Ethical AI in life insurance, Hareem Naveed of Munich Re

I come from public policy, that was my training, so I tried to bring a lot of that here because I feel like it’s kind of similar. The biggest thing that we start with is your scope has to be reasonable. Your scope has to make sense. When I started six years ago, people were like, ‘Oh, let’s use facial recognition to detect if you’re a smoker.’ We can’t do that. That doesn’t make any sense. So if someone is coming to you make sure the data they’re using is appropriate and you have the right permissions to use the data, and all those aspects.

We have a cross disciplinary team that includes people from risk management, legal, the business product owner and data scientists, and they just ask the right questions, no one’s going to say, ‘you can’t do that because this is risky.’ They’re gonna say, ‘do you have the right controls? Did you review the documentation? Did you review the agreement?’ That’s the first place to start.

Then when it comes to bias detection and mitigation, one of the things that we do is we think about the intervention. The reason I mentioned scope is important because nobody should be building a model just for the sake of it as an intellectual exercise, right?

If you have a preferred model that can be used to move people up a level, if you think about that, in the framework of somebody applying for life insurance, that’s an assistive action. So the metric on that is different than one in which a model may knock somebody down. So once you define the intervention, you define that as performance testing, so you’re looking at accuracy, precision recall, you also use the bias metric you define and look at it across subgroups. When we look at all demographic variables, for example with age, we can bucket it, so we can say, this is 18 to 35, 35 to 45, 45 to 55, we bucket it, we compute the metric. Then you set a reference group, and the reference group is one that’s historically advantaged, or one that’s the biggest size in your group.

So, you know, for example, for us, maybe 45 to 55 is the largest present in that group. So we set that as the denominator and we calculate that metric. We take the other metrics for the different subgroups and divide them and we use 80% rule, it’s just a yardstick. Whatever you want it to be from the Equal Employment Opportunity Commission. And if your model passes, on the metric you’ve defined, you have to tell us already as the data scientists why you picked the metric, what your intervention is meant to be, how you’re assessing for it, and if it passes that, then you’re good to go. If it doesn’t, you have to mitigate and figure out what’s going on. And sometimes that can be the population you apply your model to. So, for example, we had somebody who built a model that wasn’t doing very well on ages 60 and above. But that didn’t matter so much, because the model was only going to be used on applicants up to age 60. So those are the kinds of mitigation. You can either update the intervention, or you can change the data or maybe look at the labels because for me, bias testing is just as much a part of performance testing, because you don’t want to do worse on a subgroup. Right? Yeah, that doesn’t make any sense.

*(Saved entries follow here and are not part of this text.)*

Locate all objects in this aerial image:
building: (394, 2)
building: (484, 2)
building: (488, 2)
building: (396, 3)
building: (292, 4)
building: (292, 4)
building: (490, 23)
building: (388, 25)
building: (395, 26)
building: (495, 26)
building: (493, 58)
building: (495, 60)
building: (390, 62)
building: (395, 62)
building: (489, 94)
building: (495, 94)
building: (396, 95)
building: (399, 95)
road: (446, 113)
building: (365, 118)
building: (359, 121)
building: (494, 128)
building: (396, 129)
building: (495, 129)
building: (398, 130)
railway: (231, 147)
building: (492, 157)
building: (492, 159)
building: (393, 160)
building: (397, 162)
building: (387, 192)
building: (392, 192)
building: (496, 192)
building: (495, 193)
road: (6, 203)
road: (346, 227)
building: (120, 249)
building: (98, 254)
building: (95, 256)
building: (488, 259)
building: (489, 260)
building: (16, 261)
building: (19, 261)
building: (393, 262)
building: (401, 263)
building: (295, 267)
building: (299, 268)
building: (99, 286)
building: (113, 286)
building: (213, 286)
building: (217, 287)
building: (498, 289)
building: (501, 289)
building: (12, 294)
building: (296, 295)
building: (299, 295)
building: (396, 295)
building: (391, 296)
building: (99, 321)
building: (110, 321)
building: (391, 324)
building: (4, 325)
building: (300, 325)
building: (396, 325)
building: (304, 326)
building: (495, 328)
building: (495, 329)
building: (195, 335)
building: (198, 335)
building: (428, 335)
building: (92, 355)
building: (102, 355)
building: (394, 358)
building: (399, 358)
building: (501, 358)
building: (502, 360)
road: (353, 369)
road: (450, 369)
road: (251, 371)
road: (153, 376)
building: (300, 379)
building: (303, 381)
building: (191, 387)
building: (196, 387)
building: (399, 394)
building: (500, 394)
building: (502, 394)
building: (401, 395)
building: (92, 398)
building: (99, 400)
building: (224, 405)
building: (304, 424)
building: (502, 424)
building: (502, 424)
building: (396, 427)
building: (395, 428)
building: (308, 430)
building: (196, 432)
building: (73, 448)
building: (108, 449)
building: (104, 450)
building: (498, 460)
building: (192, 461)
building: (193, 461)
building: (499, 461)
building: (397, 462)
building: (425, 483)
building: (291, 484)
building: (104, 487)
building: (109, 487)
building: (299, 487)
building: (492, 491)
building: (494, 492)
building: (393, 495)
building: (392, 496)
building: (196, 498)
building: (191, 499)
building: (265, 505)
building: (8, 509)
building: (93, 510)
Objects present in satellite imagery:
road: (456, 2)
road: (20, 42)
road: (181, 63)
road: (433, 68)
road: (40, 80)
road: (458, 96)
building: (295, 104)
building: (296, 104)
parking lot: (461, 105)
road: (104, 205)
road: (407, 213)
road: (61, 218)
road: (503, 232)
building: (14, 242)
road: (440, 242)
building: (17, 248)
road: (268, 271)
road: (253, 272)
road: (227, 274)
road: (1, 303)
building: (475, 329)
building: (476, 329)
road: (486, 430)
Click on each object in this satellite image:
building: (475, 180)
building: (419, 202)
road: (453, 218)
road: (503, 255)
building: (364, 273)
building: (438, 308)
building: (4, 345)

That’s a framework that we use, it’s really simple, it’s easy for legal to understand, it’s easy for a data scientist to implement, and kind of just understand as a rule of thumb.

Every data scientist, when they have built a model they’re ready to deploy or use, they have to share these metrics and put them on like, one sheet of paper, describe the data, and all the features you use, what your final iteration was, give us your performance metrics, and give us your bias metrics. They are side-by-side with the performance analysis to make sure all that is there. So, that kind of helps because if the models are not going to pass they’re not going to be put up for legal review or ready to play. You put the onus on the developer to iterate. The biggest thing is to make sure we have a culture where this is important, a culture where it’s supported, so no one is going to be penalized. And then a culture that is open to talking about the mitigations.